Body mass and composition remained stable during the 10 weeks and did not differ among the groups. The pattern of change over time was similar among the groups for serum glucose, cholesterol, hs-CRP, systolic blood pressure, augmentation index, low-density lipoprotein cholesterol, high-density lipoprotein cholesterol, serum triglycerides, diastolic blood pressure, and all components in the comprehensive diagnostic chemistry panel. The pattern of change over time for the 9 plasma cytokines measured did not differ among the groups.

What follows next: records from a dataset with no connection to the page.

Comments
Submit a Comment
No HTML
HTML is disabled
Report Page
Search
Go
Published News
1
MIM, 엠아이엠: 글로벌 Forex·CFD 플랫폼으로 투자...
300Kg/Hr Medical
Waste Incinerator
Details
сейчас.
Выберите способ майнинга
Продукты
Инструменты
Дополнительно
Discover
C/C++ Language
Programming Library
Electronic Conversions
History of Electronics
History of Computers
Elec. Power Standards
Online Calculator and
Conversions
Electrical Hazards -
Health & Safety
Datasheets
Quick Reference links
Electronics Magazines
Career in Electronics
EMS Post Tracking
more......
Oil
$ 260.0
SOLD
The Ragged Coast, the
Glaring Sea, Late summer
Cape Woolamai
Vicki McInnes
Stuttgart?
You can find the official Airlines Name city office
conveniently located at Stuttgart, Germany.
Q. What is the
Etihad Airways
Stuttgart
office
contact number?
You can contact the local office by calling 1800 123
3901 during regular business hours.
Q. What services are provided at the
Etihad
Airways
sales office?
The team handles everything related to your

The authors used metabolomics to measure small molecules or metabolites present in biological samples to elucidate the effect of a particular stimulus on metabolic pathways. Gas chromatography-mass spectrometry was used particularly to measure metabolic profiles in pre- and post-supplementation serum samples in combination with commercial metabolite libraries and an internal library of about 600 internal standards for compound annotation.4 The authors hypothesized that "global and targeted metabolomics profiling would capture subtle perturbations in metabolites associated with inflammation and disease risk factors from chia seed ALA intake." Results showed that the global metabolic difference scores for each group were nonsignificant, and fold-changes for 28 targeted metabolites associated with inflammation and disease risk factors did not differ among the groups.
In this trial, ingestion of 25 mg of milled, but not whole, chia seeds daily for 10 weeks resulted in a significant increase in plasma ALA and EPA levels compared with placebo; however, no group differences were reported for inflammation and disease risk factors.
According to the authors, these data combined with those from their previous publication3 do not support the short-term strategy of having postmenopausal, overweight women use whole or milled chia supplements (25-50 g daily) high in ALA to help lower chronic inflammation or improve blood pressure, vascular function, and blood lipid profiles. "These findings, however, should not discourage individuals from using chia seed and other ALA-rich foods," write the authors, noting that those foods are rich in nutrients, and that high, chronic ALA intake has been associated with multiple health benefits.